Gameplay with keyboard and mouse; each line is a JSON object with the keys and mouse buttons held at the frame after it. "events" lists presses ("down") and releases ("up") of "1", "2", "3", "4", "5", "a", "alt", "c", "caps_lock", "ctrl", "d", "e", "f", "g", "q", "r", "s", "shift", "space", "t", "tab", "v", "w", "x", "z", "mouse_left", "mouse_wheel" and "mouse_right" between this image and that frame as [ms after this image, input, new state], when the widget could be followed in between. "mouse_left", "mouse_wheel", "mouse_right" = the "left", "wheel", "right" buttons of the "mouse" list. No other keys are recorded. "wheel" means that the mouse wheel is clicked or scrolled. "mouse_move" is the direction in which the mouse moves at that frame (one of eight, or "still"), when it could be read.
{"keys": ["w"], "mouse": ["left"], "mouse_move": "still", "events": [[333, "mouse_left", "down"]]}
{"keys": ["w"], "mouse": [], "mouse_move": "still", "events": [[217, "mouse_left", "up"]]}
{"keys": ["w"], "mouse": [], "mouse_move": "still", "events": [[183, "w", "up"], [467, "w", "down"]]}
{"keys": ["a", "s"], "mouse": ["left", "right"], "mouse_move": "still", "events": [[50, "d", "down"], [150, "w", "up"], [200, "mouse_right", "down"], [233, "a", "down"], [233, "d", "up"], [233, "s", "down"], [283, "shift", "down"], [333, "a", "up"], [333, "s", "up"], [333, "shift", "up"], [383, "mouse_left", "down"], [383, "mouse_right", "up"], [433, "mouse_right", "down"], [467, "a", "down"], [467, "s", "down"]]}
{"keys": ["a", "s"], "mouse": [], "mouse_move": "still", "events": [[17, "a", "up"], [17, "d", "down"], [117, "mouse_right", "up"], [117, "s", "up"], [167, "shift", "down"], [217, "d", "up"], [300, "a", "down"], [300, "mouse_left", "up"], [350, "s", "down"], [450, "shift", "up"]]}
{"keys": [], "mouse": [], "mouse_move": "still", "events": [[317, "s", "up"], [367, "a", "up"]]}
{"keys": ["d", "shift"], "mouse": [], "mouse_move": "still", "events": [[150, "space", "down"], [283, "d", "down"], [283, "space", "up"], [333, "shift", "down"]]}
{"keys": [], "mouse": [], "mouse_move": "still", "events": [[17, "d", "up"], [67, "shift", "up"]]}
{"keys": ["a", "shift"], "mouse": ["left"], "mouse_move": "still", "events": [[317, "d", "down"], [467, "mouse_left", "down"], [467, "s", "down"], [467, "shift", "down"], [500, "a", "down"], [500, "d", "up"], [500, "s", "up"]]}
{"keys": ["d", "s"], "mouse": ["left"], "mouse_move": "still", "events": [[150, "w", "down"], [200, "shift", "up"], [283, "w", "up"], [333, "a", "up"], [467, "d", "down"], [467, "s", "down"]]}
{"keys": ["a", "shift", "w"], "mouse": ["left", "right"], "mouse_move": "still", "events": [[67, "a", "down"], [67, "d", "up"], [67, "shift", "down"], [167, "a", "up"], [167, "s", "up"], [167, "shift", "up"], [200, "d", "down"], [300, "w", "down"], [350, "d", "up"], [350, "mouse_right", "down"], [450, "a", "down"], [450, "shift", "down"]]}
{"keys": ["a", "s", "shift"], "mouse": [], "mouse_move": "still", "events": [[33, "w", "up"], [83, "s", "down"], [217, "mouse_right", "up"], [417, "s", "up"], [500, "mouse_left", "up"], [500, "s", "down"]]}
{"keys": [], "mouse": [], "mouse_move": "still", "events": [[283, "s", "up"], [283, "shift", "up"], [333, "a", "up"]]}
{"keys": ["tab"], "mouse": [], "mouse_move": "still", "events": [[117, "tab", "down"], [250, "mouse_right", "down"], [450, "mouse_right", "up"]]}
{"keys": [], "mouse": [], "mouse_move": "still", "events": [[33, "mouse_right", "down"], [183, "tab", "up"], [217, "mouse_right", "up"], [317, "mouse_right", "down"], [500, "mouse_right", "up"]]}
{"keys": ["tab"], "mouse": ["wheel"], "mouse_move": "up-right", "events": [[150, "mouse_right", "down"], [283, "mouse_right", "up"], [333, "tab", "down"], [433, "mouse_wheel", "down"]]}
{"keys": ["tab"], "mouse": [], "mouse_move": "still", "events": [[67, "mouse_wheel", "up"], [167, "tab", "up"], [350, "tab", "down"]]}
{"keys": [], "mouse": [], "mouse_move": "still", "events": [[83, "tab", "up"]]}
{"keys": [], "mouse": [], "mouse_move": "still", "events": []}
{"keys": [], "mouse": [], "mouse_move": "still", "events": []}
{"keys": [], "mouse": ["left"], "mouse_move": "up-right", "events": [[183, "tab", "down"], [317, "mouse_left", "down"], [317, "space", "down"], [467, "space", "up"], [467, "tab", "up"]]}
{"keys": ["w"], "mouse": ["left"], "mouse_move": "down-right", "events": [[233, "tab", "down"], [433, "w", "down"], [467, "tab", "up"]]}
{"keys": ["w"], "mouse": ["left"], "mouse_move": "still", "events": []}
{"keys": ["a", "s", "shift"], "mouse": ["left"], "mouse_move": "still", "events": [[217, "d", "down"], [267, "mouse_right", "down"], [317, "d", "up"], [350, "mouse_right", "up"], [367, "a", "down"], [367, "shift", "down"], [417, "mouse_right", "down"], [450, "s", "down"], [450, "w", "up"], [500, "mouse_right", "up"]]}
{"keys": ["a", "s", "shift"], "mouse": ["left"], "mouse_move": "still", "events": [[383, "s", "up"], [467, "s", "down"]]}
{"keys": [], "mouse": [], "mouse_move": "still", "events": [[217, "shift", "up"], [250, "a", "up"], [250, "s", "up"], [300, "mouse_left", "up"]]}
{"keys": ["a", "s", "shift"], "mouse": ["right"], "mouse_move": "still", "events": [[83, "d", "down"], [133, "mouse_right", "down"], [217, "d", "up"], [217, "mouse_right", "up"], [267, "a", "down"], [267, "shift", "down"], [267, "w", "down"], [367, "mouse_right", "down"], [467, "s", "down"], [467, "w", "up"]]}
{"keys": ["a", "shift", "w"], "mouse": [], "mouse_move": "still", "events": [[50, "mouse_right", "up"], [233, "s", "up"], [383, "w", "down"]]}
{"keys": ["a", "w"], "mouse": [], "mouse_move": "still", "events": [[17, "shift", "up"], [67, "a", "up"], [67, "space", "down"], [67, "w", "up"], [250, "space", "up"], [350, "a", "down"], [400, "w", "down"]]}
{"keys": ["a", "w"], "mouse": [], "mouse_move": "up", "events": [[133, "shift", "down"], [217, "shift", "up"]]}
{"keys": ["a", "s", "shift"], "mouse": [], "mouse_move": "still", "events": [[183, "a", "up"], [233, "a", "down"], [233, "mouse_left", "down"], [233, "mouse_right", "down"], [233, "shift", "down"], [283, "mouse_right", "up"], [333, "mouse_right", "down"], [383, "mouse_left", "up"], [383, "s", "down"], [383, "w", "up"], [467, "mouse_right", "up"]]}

→ **Exercise details**
The expected response is the full set of records, reproduced exactly.

→ **Solution**
Gameplay with keyboard and mouse; each line is a JSON object with the keys and mouse buttons held at the frame after it. "events" lists presses ("down") and releases ("up") of "1", "2", "3", "4", "5", "a", "alt", "c", "caps_lock", "ctrl", "d", "e", "f", "g", "q", "r", "s", "shift", "space", "t", "tab", "v", "w", "x", "z", "mouse_left", "mouse_wheel" and "mouse_right" between this image and that frame as [ms after this image, input, new state], when the widget could be followed in between. "mouse_left", "mouse_wheel", "mouse_right" = the "left", "wheel", "right" buttons of the "mouse" list. No other keys are recorded. "wheel" means that the mouse wheel is clicked or scrolled. "mouse_move" is the direction in which the mouse moves at that frame (one of eight, or "still"), when it could be read.
{"keys": ["w"], "mouse": ["left"], "mouse_move": "still", "events": [[333, "mouse_left", "down"]]}
{"keys": ["w"], "mouse": [], "mouse_move": "still", "events": [[217, "mouse_left", "up"]]}
{"keys": ["w"], "mouse": [], "mouse_move": "still", "events": [[183, "w", "up"], [467, "w", "down"]]}
{"keys": ["a", "s"], "mouse": ["left", "right"], "mouse_move": "still", "events": [[50, "d", "down"], [150, "w", "up"], [200, "mouse_right", "down"], [233, "a", "down"], [233, "d", "up"], [233, "s", "down"], [283, "shift", "down"], [333, "a", "up"], [333, "s", "up"], [333, "shift", "up"], [383, "mouse_left", "down"], [383, "mouse_right", "up"], [433, "mouse_right", "down"], [467, "a", "down"], [467, "s", "down"]]}
{"keys": ["a", "s"], "mouse": [], "mouse_move": "still", "events": [[17, "a", "up"], [17, "d", "down"], [117, "mouse_right", "up"], [117, "s", "up"], [167, "shift", "down"], [217, "d", "up"], [300, "a", "down"], [300, "mouse_left", "up"], [350, "s", "down"], [450, "shift", "up"]]}
{"keys": [], "mouse": [], "mouse_move": "still", "events": [[317, "s", "up"], [367, "a", "up"]]}
{"keys": ["d", "shift"], "mouse": [], "mouse_move": "still", "events": [[150, "space", "down"], [283, "d", "down"], [283, "space", "up"], [333, "shift", "down"]]}
{"keys": [], "mouse": [], "mouse_move": "still", "events": [[17, "d", "up"], [67, "shift", "up"]]}
{"keys": ["a", "shift"], "mouse": ["left"], "mouse_move": "still", "events": [[317, "d", "down"], [467, "mouse_left", "down"], [467, "s", "down"], [467, "shift", "down"], [500, "a", "down"], [500, "d", "up"], [500, "s", "up"]]}
{"keys": ["d", "s"], "mouse": ["left"], "mouse_move": "still", "events": [[150, "w", "down"], [200, "shift", "up"], [283, "w", "up"], [333, "a", "up"], [467, "d", "down"], [467, "s", "down"]]}
{"keys": ["a", "shift", "w"], "mouse": ["left", "right"], "mouse_move": "still", "events": [[67, "a", "down"], [67, "d", "up"], [67, "shift", "down"], [167, "a", "up"], [167, "s", "up"], [167, "shift", "up"], [200, "d", "down"], [300, "w", "down"], [350, "d", "up"], [350, "mouse_right", "down"], [450, "a", "down"], [450, "shift", "down"]]}
{"keys": ["a", "s", "shift"], "mouse": [], "mouse_move": "still", "events": [[33, "w", "up"], [83, "s", "down"], [217, "mouse_right", "up"], [417, "s", "up"], [500, "mouse_left", "up"], [500, "s", "down"]]}
{"keys": [], "mouse": [], "mouse_move": "still", "events": [[283, "s", "up"], [283, "shift", "up"], [333, "a", "up"]]}
{"keys": ["tab"], "mouse": [], "mouse_move": "still", "events": [[117, "tab", "down"], [250, "mouse_right", "down"], [450, "mouse_right", "up"]]}
{"keys": [], "mouse": [], "mouse_move": "still", "events": [[33, "mouse_right", "down"], [183, "tab", "up"], [217, "mouse_right", "up"], [317, "mouse_right", "down"], [500, "mouse_right", "up"]]}
{"keys": ["tab"], "mouse": ["wheel"], "mouse_move": "up-right", "events": [[150, "mouse_right", "down"], [283, "mouse_right", "up"], [333, "tab", "down"], [433, "mouse_wheel", "down"]]}
{"keys": ["tab"], "mouse": [], "mouse_move": "still", "events": [[67, "mouse_wheel", "up"], [167, "tab", "up"], [350, "tab", "down"]]}
{"keys": [], "mouse": [], "mouse_move": "still", "events": [[83, "tab", "up"]]}
{"keys": [], "mouse": [], "mouse_move": "still", "events": []}
{"keys": [], "mouse": [], "mouse_move": "still", "events": []}
{"keys": [], "mouse": ["left"], "mouse_move": "up-right", "events": [[183, "tab", "down"], [317, "mouse_left", "down"], [317, "space", "down"], [467, "space", "up"], [467, "tab", "up"]]}
{"keys": ["w"], "mouse": ["left"], "mouse_move": "down-right", "events": [[233, "tab", "down"], [433, "w", "down"], [467, "tab", "up"]]}
{"keys": ["w"], "mouse": ["left"], "mouse_move": "still", "events": []}
{"keys": ["a", "s", "shift"], "mouse": ["left"], "mouse_move": "still", "events": [[217, "d", "down"], [267, "mouse_right", "down"], [317, "d", "up"], [350, "mouse_right", "up"], [367, "a", "down"], [367, "shift", "down"], [417, "mouse_right", "down"], [450, "s", "down"], [450, "w", "up"], [500, "mouse_right", "up"]]}
{"keys": ["a", "s", "shift"], "mouse": ["left"], "mouse_move": "still", "events": [[383, "s", "up"], [467, "s", "down"]]}
{"keys": [], "mouse": [], "mouse_move": "still", "events": [[217, "shift", "up"], [250, "a", "up"], [250, "s", "up"], [300, "mouse_left", "up"]]}
{"keys": ["a", "s", "shift"], "mouse": ["right"], "mouse_move": "still", "events": [[83, "d", "down"], [133, "mouse_right", "down"], [217, "d", "up"], [217, "mouse_right", "up"], [267, "a", "down"], [267, "shift", "down"], [267, "w", "down"], [367, "mouse_right", "down"], [467, "s", "down"], [467, "w", "up"]]}
{"keys": ["a", "shift", "w"], "mouse": [], "mouse_move": "still", "events": [[50, "mouse_right", "up"], [233, "s", "up"], [383, "w", "down"]]}
{"keys": ["a", "w"], "mouse": [], "mouse_move": "still", "events": [[17, "shift", "up"], [67, "a", "up"], [67, "space", "down"], [67, "w", "up"], [250, "space", "up"], [350, "a", "down"], [400, "w", "down"]]}
{"keys": ["a", "w"], "mouse": [], "mouse_move": "up", "events": [[133, "shift", "down"], [217, "shift", "up"]]}
{"keys": ["a", "s", "shift"], "mouse": [], "mouse_move": "still", "events": [[183, "a", "up"], [233, "a", "down"], [233, "mouse_left", "down"], [233, "mouse_right", "down"], [233, "shift", "down"], [283, "mouse_right", "up"], [333, "mouse_right", "down"], [383, "mouse_left", "up"], [383, "s", "down"], [383, "w", "up"], [467, "mouse_right", "up"]]}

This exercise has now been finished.